*PROBLEM DETAILS*. Please extract all the text from the material below, copying every line word for word and in its original order.

______________________________

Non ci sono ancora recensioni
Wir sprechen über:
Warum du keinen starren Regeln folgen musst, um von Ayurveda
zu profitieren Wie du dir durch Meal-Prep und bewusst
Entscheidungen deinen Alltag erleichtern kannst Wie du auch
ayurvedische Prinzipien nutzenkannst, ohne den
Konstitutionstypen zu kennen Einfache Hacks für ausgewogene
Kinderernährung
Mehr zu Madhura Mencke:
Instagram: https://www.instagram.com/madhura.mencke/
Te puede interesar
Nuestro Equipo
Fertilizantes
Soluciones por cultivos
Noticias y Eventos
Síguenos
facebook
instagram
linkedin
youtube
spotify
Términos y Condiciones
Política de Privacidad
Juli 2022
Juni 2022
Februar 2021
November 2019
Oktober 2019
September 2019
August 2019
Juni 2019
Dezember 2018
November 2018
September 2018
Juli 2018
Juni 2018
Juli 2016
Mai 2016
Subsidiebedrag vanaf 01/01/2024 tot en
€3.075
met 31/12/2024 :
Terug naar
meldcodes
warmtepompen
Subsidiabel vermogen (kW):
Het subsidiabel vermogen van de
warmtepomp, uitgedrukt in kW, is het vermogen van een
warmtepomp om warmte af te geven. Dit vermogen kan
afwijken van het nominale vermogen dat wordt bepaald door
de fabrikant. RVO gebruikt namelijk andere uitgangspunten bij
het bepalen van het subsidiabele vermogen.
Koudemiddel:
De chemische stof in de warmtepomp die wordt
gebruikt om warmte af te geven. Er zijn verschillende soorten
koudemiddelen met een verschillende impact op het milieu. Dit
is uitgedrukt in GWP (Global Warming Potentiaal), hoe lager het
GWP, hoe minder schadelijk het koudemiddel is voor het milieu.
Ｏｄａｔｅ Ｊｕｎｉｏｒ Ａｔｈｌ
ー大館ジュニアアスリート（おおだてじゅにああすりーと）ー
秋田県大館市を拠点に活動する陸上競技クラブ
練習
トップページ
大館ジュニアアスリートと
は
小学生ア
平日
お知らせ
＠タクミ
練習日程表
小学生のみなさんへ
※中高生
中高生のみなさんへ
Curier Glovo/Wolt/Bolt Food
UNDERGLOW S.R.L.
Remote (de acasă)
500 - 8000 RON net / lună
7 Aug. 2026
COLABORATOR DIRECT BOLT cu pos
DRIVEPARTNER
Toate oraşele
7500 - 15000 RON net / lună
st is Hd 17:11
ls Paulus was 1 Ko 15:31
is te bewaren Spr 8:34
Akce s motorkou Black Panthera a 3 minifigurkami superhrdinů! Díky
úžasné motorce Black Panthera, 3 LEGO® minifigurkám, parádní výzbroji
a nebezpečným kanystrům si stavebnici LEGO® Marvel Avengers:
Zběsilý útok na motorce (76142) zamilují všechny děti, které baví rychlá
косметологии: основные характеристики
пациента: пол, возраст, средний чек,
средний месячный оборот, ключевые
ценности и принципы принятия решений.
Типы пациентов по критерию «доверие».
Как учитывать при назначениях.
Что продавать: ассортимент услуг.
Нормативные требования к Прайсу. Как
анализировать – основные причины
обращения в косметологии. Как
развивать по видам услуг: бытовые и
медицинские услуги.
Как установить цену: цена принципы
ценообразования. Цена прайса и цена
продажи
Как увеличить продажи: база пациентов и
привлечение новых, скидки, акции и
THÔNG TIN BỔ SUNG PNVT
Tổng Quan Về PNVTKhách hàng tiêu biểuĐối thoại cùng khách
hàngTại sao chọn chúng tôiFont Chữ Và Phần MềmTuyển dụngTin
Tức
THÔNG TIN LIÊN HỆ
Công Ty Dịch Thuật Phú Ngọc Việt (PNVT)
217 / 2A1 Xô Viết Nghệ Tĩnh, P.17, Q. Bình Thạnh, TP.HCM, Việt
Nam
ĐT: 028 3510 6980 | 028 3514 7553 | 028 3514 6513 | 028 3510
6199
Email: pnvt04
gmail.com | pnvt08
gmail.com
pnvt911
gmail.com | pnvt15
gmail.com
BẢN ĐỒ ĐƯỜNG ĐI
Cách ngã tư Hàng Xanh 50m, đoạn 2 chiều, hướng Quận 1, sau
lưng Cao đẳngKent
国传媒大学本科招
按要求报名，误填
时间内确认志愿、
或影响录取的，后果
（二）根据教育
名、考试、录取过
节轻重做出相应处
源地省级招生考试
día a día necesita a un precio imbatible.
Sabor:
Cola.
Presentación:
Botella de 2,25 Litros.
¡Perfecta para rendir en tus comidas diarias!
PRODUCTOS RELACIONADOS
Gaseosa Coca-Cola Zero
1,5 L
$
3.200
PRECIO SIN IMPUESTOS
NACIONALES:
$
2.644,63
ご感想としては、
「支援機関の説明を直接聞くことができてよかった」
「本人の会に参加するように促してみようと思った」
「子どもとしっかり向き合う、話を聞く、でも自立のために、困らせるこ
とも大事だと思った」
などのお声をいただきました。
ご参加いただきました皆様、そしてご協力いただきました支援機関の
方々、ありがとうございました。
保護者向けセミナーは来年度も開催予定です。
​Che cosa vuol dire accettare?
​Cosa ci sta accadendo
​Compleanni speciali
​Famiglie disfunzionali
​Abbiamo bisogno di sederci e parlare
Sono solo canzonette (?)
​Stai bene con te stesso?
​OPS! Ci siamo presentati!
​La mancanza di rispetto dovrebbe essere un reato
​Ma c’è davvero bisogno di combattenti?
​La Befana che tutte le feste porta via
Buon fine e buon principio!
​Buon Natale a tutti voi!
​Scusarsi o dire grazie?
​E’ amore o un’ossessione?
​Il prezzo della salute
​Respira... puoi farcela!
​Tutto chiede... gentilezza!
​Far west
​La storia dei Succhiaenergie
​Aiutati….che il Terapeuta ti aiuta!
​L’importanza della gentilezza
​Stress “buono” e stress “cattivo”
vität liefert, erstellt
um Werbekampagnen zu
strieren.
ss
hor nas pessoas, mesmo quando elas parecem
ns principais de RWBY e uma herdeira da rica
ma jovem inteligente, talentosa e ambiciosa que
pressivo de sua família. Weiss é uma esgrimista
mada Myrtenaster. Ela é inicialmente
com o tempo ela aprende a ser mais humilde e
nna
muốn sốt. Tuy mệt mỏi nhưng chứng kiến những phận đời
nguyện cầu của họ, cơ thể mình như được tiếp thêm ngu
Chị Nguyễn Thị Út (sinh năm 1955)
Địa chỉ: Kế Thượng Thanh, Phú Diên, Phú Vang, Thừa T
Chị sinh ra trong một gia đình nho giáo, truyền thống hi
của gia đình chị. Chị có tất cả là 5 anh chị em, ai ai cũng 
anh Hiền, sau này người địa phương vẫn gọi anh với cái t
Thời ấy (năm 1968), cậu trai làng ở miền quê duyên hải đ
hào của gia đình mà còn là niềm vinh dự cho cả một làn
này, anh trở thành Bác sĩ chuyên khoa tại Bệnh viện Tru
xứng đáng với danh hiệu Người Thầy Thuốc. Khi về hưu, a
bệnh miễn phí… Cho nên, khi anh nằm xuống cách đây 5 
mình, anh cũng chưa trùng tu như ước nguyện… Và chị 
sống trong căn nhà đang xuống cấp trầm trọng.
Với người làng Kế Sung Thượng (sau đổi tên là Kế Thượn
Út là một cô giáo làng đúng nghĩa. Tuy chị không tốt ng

______________________________

*FINISHED EXERCISE*.
Non ci sono ancora recensioni
Wir sprechen über:
Warum du keinen starren Regeln folgen musst, um von Ayurveda
zu profitieren Wie du dir durch Meal-Prep und bewusst
Entscheidungen deinen Alltag erleichtern kannst Wie du auch
ayurvedische Prinzipien nutzenkannst, ohne den
Konstitutionstypen zu kennen Einfache Hacks für ausgewogene
Kinderernährung
Mehr zu Madhura Mencke:
Instagram: https://www.instagram.com/madhura.mencke/
Te puede interesar
Nuestro Equipo
Fertilizantes
Soluciones por cultivos
Noticias y Eventos
Síguenos
facebook
instagram
linkedin
youtube
spotify
Términos y Condiciones
Política de Privacidad
Juli 2022
Juni 2022
Februar 2021
November 2019
Oktober 2019
September 2019
August 2019
Juni 2019
Dezember 2018
November 2018
September 2018
Juli 2018
Juni 2018
Juli 2016
Mai 2016
Subsidiebedrag vanaf 01/01/2024 tot en
€3.075
met 31/12/2024 :
Terug naar
meldcodes
warmtepompen
Subsidiabel vermogen (kW):
Het subsidiabel vermogen van de
warmtepomp, uitgedrukt in kW, is het vermogen van een
warmtepomp om warmte af te geven. Dit vermogen kan
afwijken van het nominale vermogen dat wordt bepaald door
de fabrikant. RVO gebruikt namelijk andere uitgangspunten bij
het bepalen van het subsidiabele vermogen.
Koudemiddel:
De chemische stof in de warmtepomp die wordt
gebruikt om warmte af te geven. Er zijn verschillende soorten
koudemiddelen met een verschillende impact op het milieu. Dit
is uitgedrukt in GWP (Global Warming Potentiaal), hoe lager het
GWP, hoe minder schadelijk het koudemiddel is voor het milieu.
Ｏｄａｔｅ Ｊｕｎｉｏｒ Ａｔｈｌ
ー大館ジュニアアスリート（おおだてじゅにああすりーと）ー
秋田県大館市を拠点に活動する陸上競技クラブ
練習
トップページ
大館ジュニアアスリートと
は
小学生ア
平日
お知らせ
＠タクミ
練習日程表
小学生のみなさんへ
※中高生
中高生のみなさんへ
Curier Glovo/Wolt/Bolt Food
UNDERGLOW S.R.L.
Remote (de acasă)
500 - 8000 RON net / lună
7 Aug. 2026
COLABORATOR DIRECT BOLT cu pos
DRIVEPARTNER
Toate oraşele
7500 - 15000 RON net / lună
st is Hd 17:11
ls Paulus was 1 Ko 15:31
is te bewaren Spr 8:34
Akce s motorkou Black Panthera a 3 minifigurkami superhrdinů! Díky
úžasné motorce Black Panthera, 3 LEGO® minifigurkám, parádní výzbroji
a nebezpečným kanystrům si stavebnici LEGO® Marvel Avengers:
Zběsilý útok na motorce (76142) zamilují všechny děti, které baví rychlá
косметологии: основные характеристики
пациента: пол, возраст, средний чек,
средний месячный оборот, ключевые
ценности и принципы принятия решений.
Типы пациентов по критерию «доверие».
Как учитывать при назначениях.
Что продавать: ассортимент услуг.
Нормативные требования к Прайсу. Как
анализировать – основные причины
обращения в косметологии. Как
развивать по видам услуг: бытовые и
медицинские услуги.
Как установить цену: цена принципы
ценообразования. Цена прайса и цена
продажи
Как увеличить продажи: база пациентов и
привлечение новых, скидки, акции и
THÔNG TIN BỔ SUNG PNVT
Tổng Quan Về PNVTKhách hàng tiêu biểuĐối thoại cùng khách
hàngTại sao chọn chúng tôiFont Chữ Và Phần MềmTuyển dụngTin
Tức
THÔNG TIN LIÊN HỆ
Công Ty Dịch Thuật Phú Ngọc Việt (PNVT)
217 / 2A1 Xô Viết Nghệ Tĩnh, P.17, Q. Bình Thạnh, TP.HCM, Việt
Nam
ĐT: 028 3510 6980 | 028 3514 7553 | 028 3514 6513 | 028 3510
6199
Email: pnvt04
gmail.com | pnvt08
gmail.com
pnvt911
gmail.com | pnvt15
gmail.com
BẢN ĐỒ ĐƯỜNG ĐI
Cách ngã tư Hàng Xanh 50m, đoạn 2 chiều, hướng Quận 1, sau
lưng Cao đẳngKent
国传媒大学本科招
按要求报名，误填
时间内确认志愿、
或影响录取的，后果
（二）根据教育
名、考试、录取过
节轻重做出相应处
源地省级招生考试
día a día necesita a un precio imbatible.
Sabor:
Cola.
Presentación:
Botella de 2,25 Litros.
¡Perfecta para rendir en tus comidas diarias!
PRODUCTOS RELACIONADOS
Gaseosa Coca-Cola Zero
1,5 L
$
3.200
PRECIO SIN IMPUESTOS
NACIONALES:
$
2.644,63
ご感想としては、
「支援機関の説明を直接聞くことができてよかった」
「本人の会に参加するように促してみようと思った」
「子どもとしっかり向き合う、話を聞く、でも自立のために、困らせるこ
とも大事だと思った」
などのお声をいただきました。
ご参加いただきました皆様、そしてご協力いただきました支援機関の
方々、ありがとうございました。
保護者向けセミナーは来年度も開催予定です。
​Che cosa vuol dire accettare?
​Cosa ci sta accadendo
​Compleanni speciali
​Famiglie disfunzionali
​Abbiamo bisogno di sederci e parlare
Sono solo canzonette (?)
​Stai bene con te stesso?
​OPS! Ci siamo presentati!
​La mancanza di rispetto dovrebbe essere un reato
​Ma c’è davvero bisogno di combattenti?
​La Befana che tutte le feste porta via
Buon fine e buon principio!
​Buon Natale a tutti voi!
​Scusarsi o dire grazie?
​E’ amore o un’ossessione?
​Il prezzo della salute
​Respira... puoi farcela!
​Tutto chiede... gentilezza!
​Far west
​La storia dei Succhiaenergie
​Aiutati….che il Terapeuta ti aiuta!
​L’importanza della gentilezza
​Stress “buono” e stress “cattivo”
vität liefert, erstellt
um Werbekampagnen zu
strieren.
ss
hor nas pessoas, mesmo quando elas parecem
ns principais de RWBY e uma herdeira da rica
ma jovem inteligente, talentosa e ambiciosa que
pressivo de sua família. Weiss é uma esgrimista
mada Myrtenaster. Ela é inicialmente
com o tempo ela aprende a ser mais humilde e
nna
muốn sốt. Tuy mệt mỏi nhưng chứng kiến những phận đời
nguyện cầu của họ, cơ thể mình như được tiếp thêm ngu
Chị Nguyễn Thị Út (sinh năm 1955)
Địa chỉ: Kế Thượng Thanh, Phú Diên, Phú Vang, Thừa T
Chị sinh ra trong một gia đình nho giáo, truyền thống hi
của gia đình chị. Chị có tất cả là 5 anh chị em, ai ai cũng 
anh Hiền, sau này người địa phương vẫn gọi anh với cái t
Thời ấy (năm 1968), cậu trai làng ở miền quê duyên hải đ
hào của gia đình mà còn là niềm vinh dự cho cả một làn
này, anh trở thành Bác sĩ chuyên khoa tại Bệnh viện Tru
xứng đáng với danh hiệu Người Thầy Thuốc. Khi về hưu, a
bệnh miễn phí… Cho nên, khi anh nằm xuống cách đây 5 
mình, anh cũng chưa trùng tu như ước nguyện… Và chị 
sống trong căn nhà đang xuống cấp trầm trọng.
Với người làng Kế Sung Thượng (sau đổi tên là Kế Thượn
Út là một cô giáo làng đúng nghĩa. Tuy chị không tốt ng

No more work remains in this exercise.